[ニューヨーク 29日 ロイター BREAKINGVIEWS] - マイクロソフトMSFT.O、グーグル持ち株会社アルファベットGOOGL.O、メタ・プラットフォームズMETA.Oの米テック大手3社は人工知能(AI)という共通の目標を持ちながらも、関連するリスクの大きさと発生確率の関係を示す「リスク曲線(リスクカーブ)」には大きな差が生じつつある。3社は29日、7―9月期に合計630億ドルを大規模言語モデルの開発のために投じたと明らかにした。マイクロソフトがコスト負担に最も耐えられる構造にあり、アルファベットはより慎重に構えている。マーク・ザッカーバーグ最高経営責任者(CEO)が率いるメタは最大のリスクが潜んでいる。
サティア・ナデラCEOが率いる時価総額4兆ドルのソフトウエア大手マイクロソフトは7―9月期決算の売上高が前年同期比18%増となった。クラウド事業「アジュール」が40%成長したことがけん引し、AI事業も10-12月期の滑り出しが好調だ。対話型生成人工知能(AI)「チャットGPT」を手がける米オープンAIは28日、マイクロソフトから2500億ドル相当のストレージと関連サービスを追加購入すると発表した。両社の関係をより幅広く再編する流れの一環だという。
マイクロソフトのAI支出について懸念する理由は複数ある。7―9月期の設備投資額は30%増の190億ドルに膨らんだ。データセンターの多くが長期リース契約に頼っているため、総支出額を過小に見積もっている。とはいえ、法人顧客を中心としたビジネスモデルが並外れた安定性を保っている。法人顧客はしばしば取引先を乗り換えようとせずに、継続して契約料金を支払うからだ。ナデラCEOは問題が生じれば投資を抑制し、コンピューターの余剰容量を社内利用に振り替えるだろう。
グーグルの主力であるウェブ検索事業はAIから最も差し迫った脅威に直面している。ジェミニやその他のAIは、ユーザーが情報を迅速に検索し要約できるようにし、従来の検索バーや恐らくは関連広告に取って代わる可能性があるが、これまでのところその効果は限られている。検索関連の広告収入は前年同期比15%増の約600億ドルだった。スンダー・ピチャイCEOもまた油断していない。クラウド事業の収入はまだ売上高全体に占める割合が小さいものの34%増の大幅な伸びを見せ、営業利益率は17%から24%に改善した。

**データセット**:
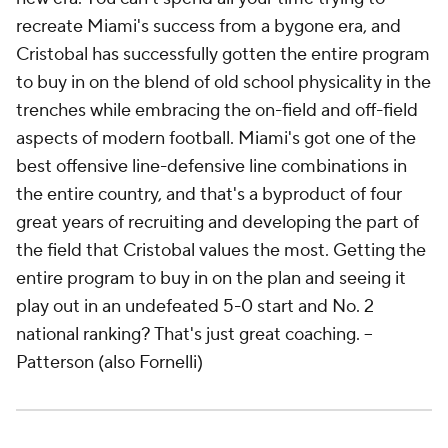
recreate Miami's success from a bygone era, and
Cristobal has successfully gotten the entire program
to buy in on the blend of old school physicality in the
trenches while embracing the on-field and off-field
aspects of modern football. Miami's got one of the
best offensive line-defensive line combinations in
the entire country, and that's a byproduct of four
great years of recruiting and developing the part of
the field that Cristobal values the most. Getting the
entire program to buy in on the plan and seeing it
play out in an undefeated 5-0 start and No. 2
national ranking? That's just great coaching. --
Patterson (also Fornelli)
---
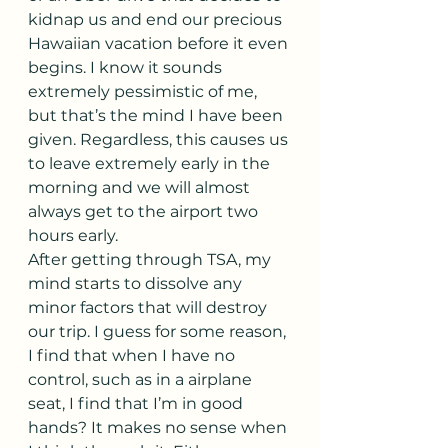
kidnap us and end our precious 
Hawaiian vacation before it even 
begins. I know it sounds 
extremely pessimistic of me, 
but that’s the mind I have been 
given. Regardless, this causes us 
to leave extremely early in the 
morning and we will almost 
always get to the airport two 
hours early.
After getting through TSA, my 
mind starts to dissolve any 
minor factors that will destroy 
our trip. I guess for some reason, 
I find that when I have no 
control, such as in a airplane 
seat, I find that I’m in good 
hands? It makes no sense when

**演習の目的**:
提示文をもとに、次の問いに答えてください。
1. 3社が7―9月期に大規模言語モデルの開発に投じた金額は合計でいくらですか。
2. マイクロソフトの7―9月期の設備投資額はいくらで、何%増えましたか。
3. グーグルのクラウド事業の営業利益率は何%から何%に改善しましたか。
記録は提示文とは別の資料です。

**記述回答**:
1. 630億ドル。
2. 190億ドルで、30%増えました。
3. 17%から24%に改善しました。